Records
◇ ◇ ◇ ◇ ◇ ◇ ◇

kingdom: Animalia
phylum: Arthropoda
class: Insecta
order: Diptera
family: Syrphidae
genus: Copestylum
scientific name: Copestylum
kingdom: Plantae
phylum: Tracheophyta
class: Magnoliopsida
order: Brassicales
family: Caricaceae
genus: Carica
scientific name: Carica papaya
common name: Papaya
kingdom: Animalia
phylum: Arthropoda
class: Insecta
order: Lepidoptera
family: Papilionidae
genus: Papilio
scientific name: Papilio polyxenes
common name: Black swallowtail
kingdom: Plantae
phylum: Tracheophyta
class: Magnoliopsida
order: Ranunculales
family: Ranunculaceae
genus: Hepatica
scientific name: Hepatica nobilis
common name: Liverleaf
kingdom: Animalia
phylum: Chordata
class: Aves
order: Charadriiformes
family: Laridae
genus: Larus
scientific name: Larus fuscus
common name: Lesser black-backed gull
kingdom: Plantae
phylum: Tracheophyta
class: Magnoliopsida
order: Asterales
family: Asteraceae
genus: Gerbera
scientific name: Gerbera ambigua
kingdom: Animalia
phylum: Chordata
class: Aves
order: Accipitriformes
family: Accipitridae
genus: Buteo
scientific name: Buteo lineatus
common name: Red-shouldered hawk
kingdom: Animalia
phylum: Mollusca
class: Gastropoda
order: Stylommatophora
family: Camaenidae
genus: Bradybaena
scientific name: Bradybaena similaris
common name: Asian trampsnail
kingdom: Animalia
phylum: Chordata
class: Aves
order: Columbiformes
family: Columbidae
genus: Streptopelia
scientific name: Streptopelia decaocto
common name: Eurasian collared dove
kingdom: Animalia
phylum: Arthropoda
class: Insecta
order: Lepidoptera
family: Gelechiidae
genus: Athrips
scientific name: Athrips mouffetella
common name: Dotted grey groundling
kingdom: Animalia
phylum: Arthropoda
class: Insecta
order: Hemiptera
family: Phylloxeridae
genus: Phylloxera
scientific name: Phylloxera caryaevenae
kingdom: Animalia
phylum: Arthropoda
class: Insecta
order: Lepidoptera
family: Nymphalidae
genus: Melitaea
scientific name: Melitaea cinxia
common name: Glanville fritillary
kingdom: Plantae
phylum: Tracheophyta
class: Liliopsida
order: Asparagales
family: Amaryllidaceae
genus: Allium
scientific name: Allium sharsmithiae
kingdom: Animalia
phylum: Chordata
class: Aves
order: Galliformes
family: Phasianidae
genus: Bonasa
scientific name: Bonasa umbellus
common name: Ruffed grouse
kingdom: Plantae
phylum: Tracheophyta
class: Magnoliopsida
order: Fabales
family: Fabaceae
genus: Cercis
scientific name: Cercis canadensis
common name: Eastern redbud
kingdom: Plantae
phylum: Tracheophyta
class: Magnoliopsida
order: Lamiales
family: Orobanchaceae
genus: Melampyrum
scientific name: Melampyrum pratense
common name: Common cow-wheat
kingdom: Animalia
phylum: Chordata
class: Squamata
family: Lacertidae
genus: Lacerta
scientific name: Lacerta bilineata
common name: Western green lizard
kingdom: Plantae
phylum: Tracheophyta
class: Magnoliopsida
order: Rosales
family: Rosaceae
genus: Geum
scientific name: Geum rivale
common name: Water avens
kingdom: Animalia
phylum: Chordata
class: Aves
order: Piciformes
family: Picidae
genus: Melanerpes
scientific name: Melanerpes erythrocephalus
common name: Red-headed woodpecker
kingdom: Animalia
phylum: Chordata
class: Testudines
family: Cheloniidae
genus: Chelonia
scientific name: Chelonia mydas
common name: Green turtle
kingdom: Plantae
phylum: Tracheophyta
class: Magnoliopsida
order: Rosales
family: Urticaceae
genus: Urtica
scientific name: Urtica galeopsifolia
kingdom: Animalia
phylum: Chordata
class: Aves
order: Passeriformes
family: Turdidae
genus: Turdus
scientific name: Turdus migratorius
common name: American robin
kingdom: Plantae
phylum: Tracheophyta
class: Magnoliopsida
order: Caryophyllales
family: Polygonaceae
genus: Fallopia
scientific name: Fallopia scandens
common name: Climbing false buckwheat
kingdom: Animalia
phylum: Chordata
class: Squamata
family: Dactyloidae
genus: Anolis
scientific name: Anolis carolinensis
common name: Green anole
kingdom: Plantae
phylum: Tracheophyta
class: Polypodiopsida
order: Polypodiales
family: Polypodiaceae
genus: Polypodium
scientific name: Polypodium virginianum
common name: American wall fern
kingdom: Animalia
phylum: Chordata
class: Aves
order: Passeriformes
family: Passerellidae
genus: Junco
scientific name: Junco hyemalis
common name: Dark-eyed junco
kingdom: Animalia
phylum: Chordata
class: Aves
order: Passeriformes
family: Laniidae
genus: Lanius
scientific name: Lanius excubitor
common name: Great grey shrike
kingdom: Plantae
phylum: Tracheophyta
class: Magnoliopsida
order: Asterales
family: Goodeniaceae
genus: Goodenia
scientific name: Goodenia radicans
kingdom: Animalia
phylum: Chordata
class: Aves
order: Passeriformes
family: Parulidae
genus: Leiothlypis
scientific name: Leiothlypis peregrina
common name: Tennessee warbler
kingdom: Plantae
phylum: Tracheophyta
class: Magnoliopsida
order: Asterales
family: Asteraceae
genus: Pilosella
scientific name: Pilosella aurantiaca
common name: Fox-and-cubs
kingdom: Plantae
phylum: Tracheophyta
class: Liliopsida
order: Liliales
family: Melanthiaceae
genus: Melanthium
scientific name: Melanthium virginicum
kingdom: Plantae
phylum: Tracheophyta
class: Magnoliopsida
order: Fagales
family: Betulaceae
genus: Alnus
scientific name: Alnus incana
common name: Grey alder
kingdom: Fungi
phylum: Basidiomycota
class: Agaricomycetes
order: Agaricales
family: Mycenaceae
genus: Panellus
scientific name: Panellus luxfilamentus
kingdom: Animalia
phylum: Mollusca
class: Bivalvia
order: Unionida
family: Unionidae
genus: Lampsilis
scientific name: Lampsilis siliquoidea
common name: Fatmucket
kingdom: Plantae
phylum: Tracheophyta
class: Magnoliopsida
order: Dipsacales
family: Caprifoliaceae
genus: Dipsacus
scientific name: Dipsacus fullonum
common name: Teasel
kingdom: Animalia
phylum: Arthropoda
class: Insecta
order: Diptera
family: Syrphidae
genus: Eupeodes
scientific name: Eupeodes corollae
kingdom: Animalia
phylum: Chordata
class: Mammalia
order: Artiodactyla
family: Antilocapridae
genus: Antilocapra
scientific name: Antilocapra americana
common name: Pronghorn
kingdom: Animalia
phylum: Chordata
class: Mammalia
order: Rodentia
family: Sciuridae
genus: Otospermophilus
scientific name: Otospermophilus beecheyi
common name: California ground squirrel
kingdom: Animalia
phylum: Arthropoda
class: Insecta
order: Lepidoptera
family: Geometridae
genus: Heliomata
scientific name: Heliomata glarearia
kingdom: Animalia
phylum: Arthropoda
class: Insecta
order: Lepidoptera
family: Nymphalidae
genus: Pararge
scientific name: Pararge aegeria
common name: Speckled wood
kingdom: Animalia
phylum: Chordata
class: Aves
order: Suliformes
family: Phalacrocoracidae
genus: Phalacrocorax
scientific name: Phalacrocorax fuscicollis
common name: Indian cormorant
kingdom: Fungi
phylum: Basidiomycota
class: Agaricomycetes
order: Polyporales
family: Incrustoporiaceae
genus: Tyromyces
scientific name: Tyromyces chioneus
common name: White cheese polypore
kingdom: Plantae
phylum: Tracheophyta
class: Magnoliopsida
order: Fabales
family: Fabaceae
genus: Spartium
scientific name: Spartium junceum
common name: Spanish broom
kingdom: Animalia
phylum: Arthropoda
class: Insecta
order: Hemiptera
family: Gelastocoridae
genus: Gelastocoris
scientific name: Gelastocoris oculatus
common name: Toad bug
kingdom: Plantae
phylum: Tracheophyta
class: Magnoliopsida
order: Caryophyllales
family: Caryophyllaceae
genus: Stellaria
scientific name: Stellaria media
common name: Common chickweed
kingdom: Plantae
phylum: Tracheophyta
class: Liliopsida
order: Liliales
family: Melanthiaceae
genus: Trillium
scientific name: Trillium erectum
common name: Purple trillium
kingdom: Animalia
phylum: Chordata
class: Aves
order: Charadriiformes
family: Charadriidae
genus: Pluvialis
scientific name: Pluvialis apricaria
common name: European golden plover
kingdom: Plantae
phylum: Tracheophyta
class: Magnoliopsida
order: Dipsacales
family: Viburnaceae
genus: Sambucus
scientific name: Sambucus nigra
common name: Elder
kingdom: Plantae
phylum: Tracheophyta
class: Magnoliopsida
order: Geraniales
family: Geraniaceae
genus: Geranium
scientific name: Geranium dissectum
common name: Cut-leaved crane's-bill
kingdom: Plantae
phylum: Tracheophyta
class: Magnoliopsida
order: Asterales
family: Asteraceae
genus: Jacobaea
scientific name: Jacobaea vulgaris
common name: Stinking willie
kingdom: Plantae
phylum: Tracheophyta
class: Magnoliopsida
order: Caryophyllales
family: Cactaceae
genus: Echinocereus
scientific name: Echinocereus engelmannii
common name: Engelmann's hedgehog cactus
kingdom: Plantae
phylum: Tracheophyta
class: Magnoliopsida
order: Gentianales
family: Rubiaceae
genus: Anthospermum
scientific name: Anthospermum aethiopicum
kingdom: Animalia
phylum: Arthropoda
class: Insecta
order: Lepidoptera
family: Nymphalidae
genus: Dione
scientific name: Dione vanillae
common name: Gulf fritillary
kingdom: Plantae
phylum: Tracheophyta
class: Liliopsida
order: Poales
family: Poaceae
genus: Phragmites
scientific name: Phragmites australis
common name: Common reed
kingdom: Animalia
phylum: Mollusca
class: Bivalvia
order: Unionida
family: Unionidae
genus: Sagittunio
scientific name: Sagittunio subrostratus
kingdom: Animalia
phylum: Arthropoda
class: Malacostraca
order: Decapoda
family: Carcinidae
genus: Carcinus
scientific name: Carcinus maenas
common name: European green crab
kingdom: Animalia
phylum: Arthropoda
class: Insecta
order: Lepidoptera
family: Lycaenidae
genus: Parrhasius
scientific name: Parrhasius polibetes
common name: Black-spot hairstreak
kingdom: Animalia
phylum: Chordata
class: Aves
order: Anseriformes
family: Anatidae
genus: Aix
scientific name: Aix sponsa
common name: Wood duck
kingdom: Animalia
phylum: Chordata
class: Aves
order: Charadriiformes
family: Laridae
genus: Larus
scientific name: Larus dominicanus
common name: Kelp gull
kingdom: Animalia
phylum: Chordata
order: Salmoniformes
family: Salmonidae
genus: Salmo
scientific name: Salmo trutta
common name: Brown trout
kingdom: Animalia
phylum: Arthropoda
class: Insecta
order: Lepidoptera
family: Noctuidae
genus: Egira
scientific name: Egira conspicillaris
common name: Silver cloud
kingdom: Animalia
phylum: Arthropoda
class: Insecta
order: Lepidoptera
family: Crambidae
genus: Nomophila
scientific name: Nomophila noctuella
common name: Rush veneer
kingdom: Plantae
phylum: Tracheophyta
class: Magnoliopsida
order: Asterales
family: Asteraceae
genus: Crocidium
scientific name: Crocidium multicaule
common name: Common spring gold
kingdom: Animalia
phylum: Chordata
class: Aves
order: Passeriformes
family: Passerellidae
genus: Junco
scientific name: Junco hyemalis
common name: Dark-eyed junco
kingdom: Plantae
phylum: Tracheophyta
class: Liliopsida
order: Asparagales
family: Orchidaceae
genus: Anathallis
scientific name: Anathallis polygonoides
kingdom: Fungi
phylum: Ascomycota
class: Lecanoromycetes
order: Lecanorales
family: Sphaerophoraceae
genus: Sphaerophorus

◇ ◇ ◇ ◇ ◇ ◇ ◇

Please recast everything in the data from the first line down to the line containing "scientific name: Larus fuscus" as a JSON list of strings, one string per line and no blank lines. Leave out all lines after that one.

[
  "kingdom: Animalia",
  "phylum: Arthropoda",
  "class: Insecta",
  "order: Diptera",
  "family: Syrphidae",
  "genus: Copestylum",
  "scientific name: Copestylum",
  "kingdom: Plantae",
  "phylum: Tracheophyta",
  "class: Magnoliopsida",
  "order: Brassicales",
  "family: Caricaceae",
  "genus: Carica",
  "scientific name: Carica papaya",
  "common name: Papaya",
  "kingdom: Animalia",
  "phylum: Arthropoda",
  "class: Insecta",
  "order: Lepidoptera",
  "family: Papilionidae",
  "genus: Papilio",
  "scientific name: Papilio polyxenes",
  "common name: Black swallowtail",
  "kingdom: Plantae",
  "phylum: Tracheophyta",
  "class: Magnoliopsida",
  "order: Ranunculales",
  "family: Ranunculaceae",
  "genus: Hepatica",
  "scientific name: Hepatica nobilis",
  "common name: Liverleaf",
  "kingdom: Animalia",
  "phylum: Chordata",
  "class: Aves",
  "order: Charadriiformes",
  "family: Laridae",
  "genus: Larus",
  "scientific name: Larus fuscus"
]